→ **ENTRIES SHOWN**
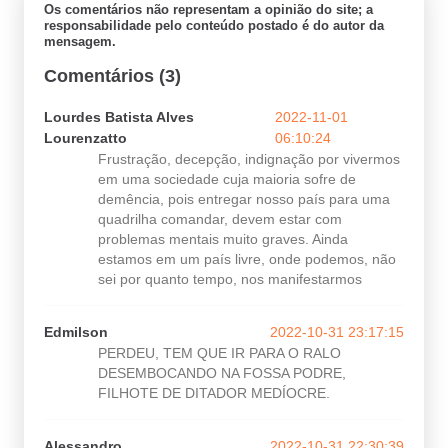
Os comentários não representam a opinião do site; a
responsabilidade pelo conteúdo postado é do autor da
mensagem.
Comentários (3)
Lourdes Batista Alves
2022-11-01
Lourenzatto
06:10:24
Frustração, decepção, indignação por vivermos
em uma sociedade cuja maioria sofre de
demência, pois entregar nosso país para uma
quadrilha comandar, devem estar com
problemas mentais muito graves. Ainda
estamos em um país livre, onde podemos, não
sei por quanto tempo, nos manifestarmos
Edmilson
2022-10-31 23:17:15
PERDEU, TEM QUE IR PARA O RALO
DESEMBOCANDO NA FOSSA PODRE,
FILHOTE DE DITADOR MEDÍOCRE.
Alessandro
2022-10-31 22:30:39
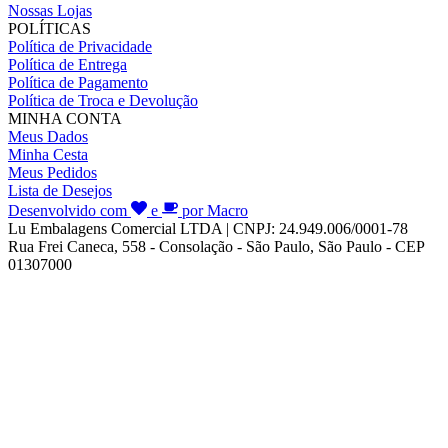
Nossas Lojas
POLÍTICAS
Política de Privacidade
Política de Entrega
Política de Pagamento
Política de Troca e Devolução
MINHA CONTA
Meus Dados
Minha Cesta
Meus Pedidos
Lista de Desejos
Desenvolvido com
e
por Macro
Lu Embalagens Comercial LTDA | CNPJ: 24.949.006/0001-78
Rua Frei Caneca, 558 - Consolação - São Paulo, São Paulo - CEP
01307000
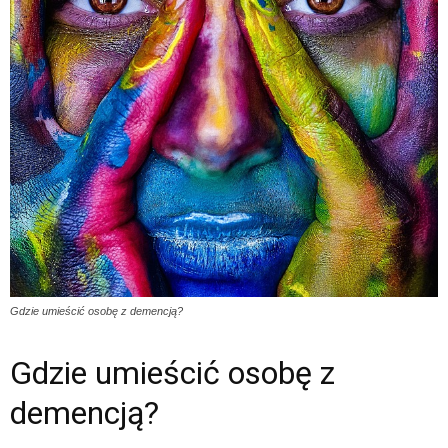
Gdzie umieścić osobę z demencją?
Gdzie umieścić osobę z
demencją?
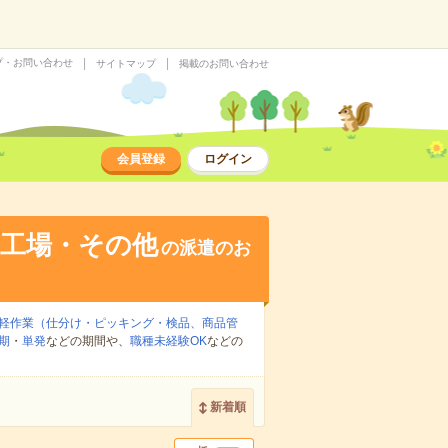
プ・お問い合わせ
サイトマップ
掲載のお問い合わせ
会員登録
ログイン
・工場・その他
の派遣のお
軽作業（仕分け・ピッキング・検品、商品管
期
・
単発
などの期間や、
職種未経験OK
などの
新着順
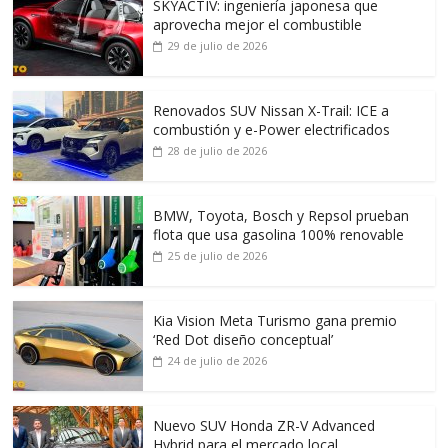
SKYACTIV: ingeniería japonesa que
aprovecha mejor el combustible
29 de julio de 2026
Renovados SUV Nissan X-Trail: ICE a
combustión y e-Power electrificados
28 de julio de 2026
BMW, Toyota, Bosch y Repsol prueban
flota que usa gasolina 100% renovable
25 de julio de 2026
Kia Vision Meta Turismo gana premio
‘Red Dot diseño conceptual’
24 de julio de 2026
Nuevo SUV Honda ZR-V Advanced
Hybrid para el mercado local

→ **EXERCISE DIRECTIONS**
From the material above, give again exactly the lines from the one that contains "Rua Frei Caneca, 558" through the one that contains "combustión y e-Power electrificados", and leave out the pictures.

→ **SOLUTION FOR THIS PROBLEM**
Rua Frei Caneca, 558 - Consolação - São Paulo, São Paulo - CEP
01307000
Gdzie umieścić osobę z demencją?
Gdzie umieścić osobę z
demencją?
プ・お問い合わせ
サイトマップ
掲載のお問い合わせ
会員登録
ログイン
・工場・その他
の派遣のお
軽作業（仕分け・ピッキング・検品、商品管
期
・
単発
などの期間や、
職種未経験OK
などの
新着順
SKYACTIV: ingeniería japonesa que
aprovecha mejor el combustible
29 de julio de 2026
Renovados SUV Nissan X-Trail: ICE a
combustión y e-Power electrificados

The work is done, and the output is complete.